Step 3: Connect the headset to the controller according to the cable and then test the headset! Take this time to make all the changes to fit them properly. Pay particular attention to how you can control the volume and where the mute button is.
Step 4: Turn on Xbox One and the driver. Listen to the start and menu sound immediately. Adjust the volume and experiment with the mute button to see how these controls work – and to make sure you have the right sound.
Step 5: Start the game and see how the headphones sound! If the headset doesn’t work, how many volume issues do you have, then we have an important suggestion for you to try: go to the left sidebar menu on the Xbox One home screen and go to Settings. Once you’re there, look at Appliances and Accessories. Navigate to the drivers and make sure that the driver you are using can be updated. Drivers also require firmware updates, and the most common reason why headsets stop working is the lack of updates to make them compatible with the new headset, especially if the headset has not yet been updated.

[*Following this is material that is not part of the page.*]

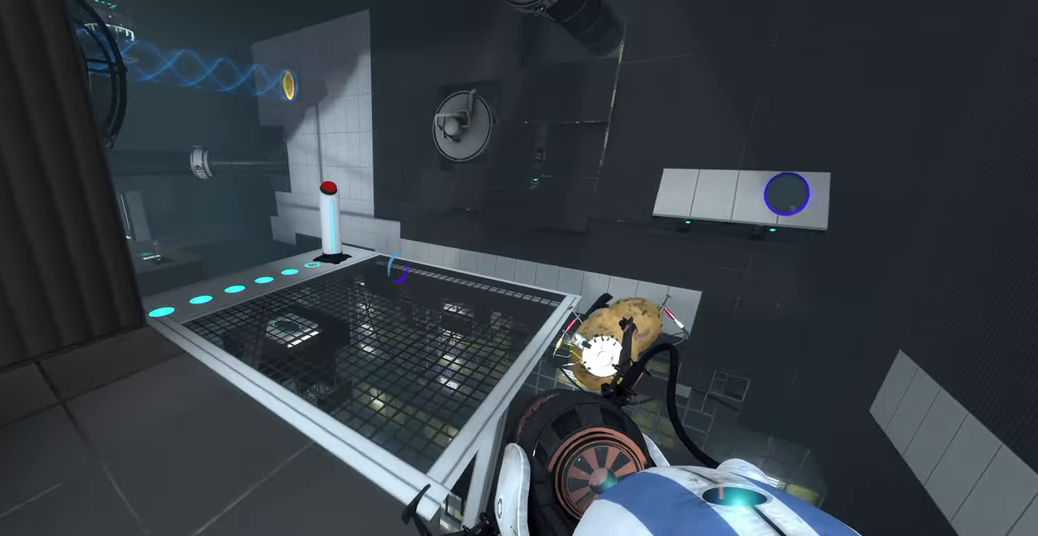
{"keys": ["a", "w"], "mouse": [], "events": [[217, "d", "down"], [283, "d", "up"], [450, "a", "down"]]}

Step 6: Try a multiplayer game to make the chat feature work. You can also record your own voice in a message, send it to yourself, and then listen to it to make sure the microphone picks up your own words, but if you have a few friends online, it’s usually easier to connect to them. in the game and try it out.
Note: If you’re wondering how to connect Xbox 360 headsets to your Xbox One … it can be tricky. The 3.5mm driver connector for the Xbox One is not on the 360, and this Xbox One headphone connector may limit the operation of older headphones. The good news is that it’s now much easier to connect a new headset to your Xbox One, no matter where it comes from.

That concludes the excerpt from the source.